Price Of Competitor Keyword Data: One Subpoena

    July 6, 2007
    WebProNews Staff

A revived squabble between two recreational flooring companies has resulted in Google being subpoenaed for some of its keyword purchase data. The full implications of the order are not yet known, but third parties are nervous about being pulled in, and others worry about competitive data being de facto purchased through the courts.

Our favorite blawger (law blogger) on the scene of these cases, Eric Goldman, has been following Rhino Sports v. Sport Court for a while now.
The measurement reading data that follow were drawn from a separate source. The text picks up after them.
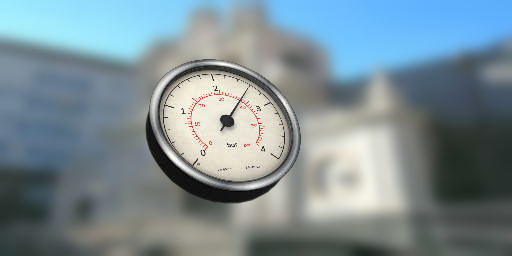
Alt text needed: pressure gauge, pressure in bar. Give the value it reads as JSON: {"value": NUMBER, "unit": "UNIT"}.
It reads {"value": 2.6, "unit": "bar"}
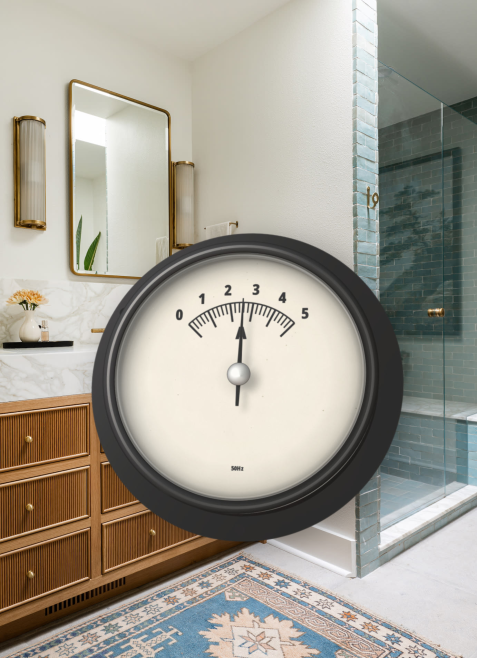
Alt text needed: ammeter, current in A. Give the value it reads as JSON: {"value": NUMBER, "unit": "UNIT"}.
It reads {"value": 2.6, "unit": "A"}
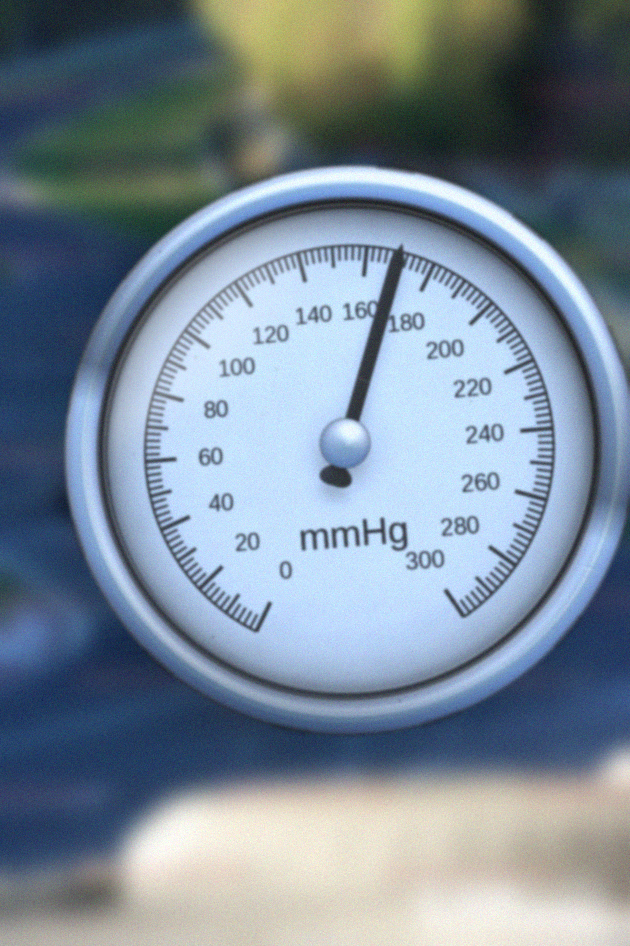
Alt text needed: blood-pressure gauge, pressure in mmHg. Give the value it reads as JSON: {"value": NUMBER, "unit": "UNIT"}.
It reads {"value": 170, "unit": "mmHg"}
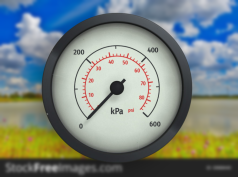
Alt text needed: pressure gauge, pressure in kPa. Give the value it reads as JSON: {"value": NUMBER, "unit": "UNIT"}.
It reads {"value": 0, "unit": "kPa"}
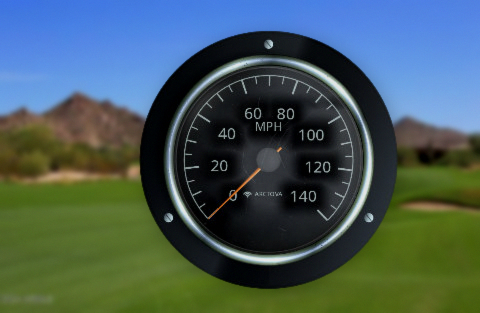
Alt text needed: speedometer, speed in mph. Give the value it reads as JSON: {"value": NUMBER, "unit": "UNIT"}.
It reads {"value": 0, "unit": "mph"}
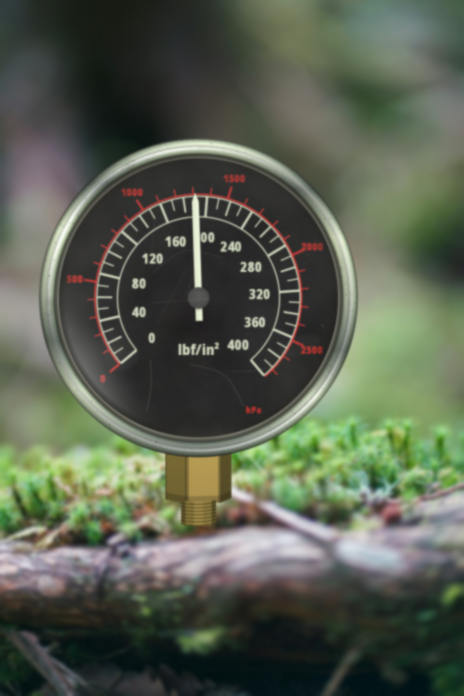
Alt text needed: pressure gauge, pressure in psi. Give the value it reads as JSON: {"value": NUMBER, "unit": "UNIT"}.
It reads {"value": 190, "unit": "psi"}
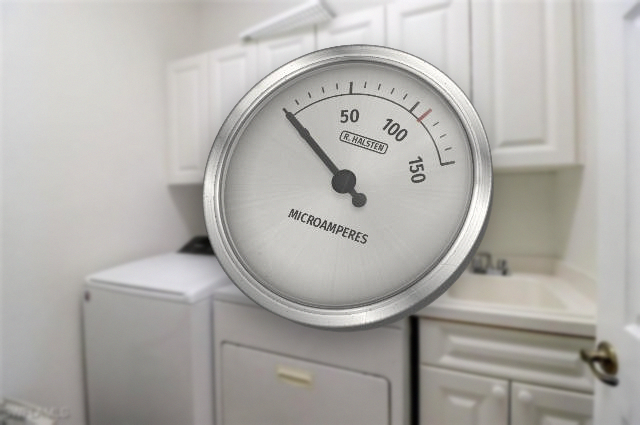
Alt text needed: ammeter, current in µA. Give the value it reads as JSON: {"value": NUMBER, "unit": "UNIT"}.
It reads {"value": 0, "unit": "µA"}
The case goes back to 2002, when Sport Court strong-armed Rhino Sports into agreeing not to use the phrase "sport court" directly or indirectly on the Internet – not for domains, sponsored links, HTML, tags, you name it.

Back in May, after sponsored ads for Rhino popped up with the keyword phrase "sport court," Sport Court dragged them back in front of the judge, who ruled at the time that under Google’s broad-match system that this type of thing could happen without Rhino’s intent.
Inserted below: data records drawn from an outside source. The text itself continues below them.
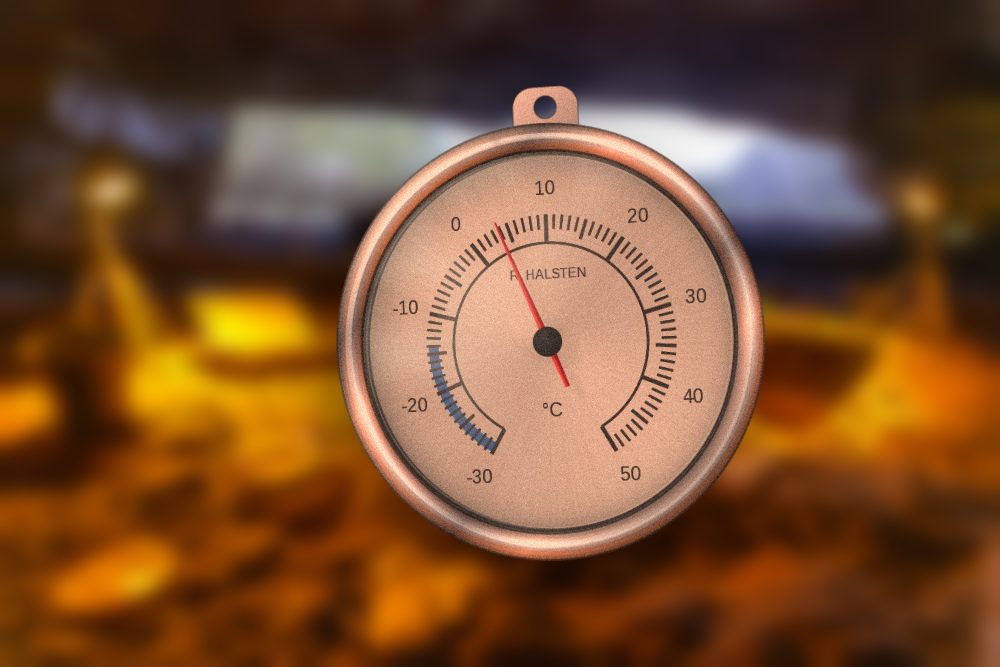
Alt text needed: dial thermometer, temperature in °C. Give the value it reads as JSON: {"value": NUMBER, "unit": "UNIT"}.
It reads {"value": 4, "unit": "°C"}
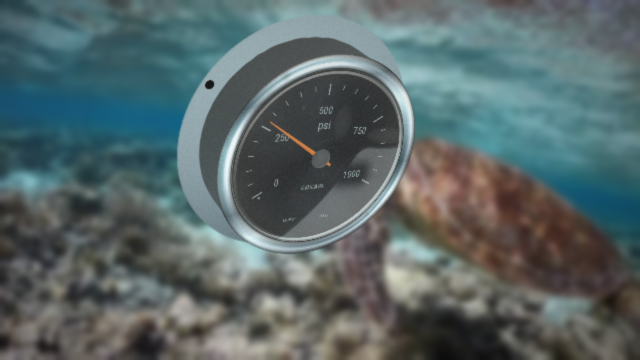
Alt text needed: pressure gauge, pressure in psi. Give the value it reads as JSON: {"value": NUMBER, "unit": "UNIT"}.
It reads {"value": 275, "unit": "psi"}
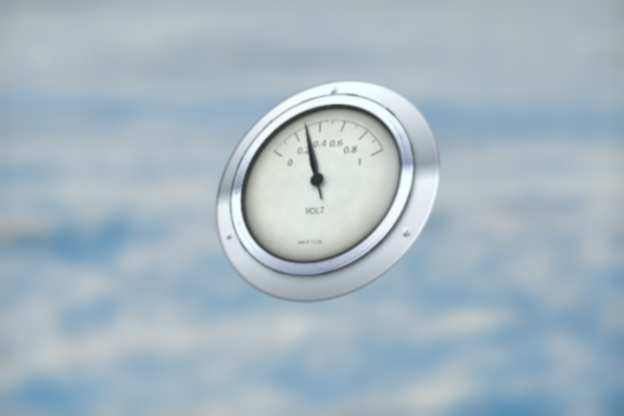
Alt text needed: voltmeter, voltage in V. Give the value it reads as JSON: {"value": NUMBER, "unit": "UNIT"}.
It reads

Since then, Rhino’s been trying to wriggle out of the injunction against bidding on the keyword phrase, which may or may not be why Sport Court has issued a subpoena to Google for its records regarding all purchases of the keyword phrase, cost-per-click calculations, estimated ad positions, and search volume trends.

Apparently, Google is complying, as the company sent notices to all of its advertisers informing them of the subpoena and encouraging them file with the court if they object to Google sharing that data.

It’s unclear if others face risk of litigation if they have bid on the phrase, but what’s clear to Goldman is that this type of data would be valuable to advertisers.

"I suspect every trademark owner and SEO would LOVE to have this data," he writes. "This data may be yours for the price of a complaint and a subpoena."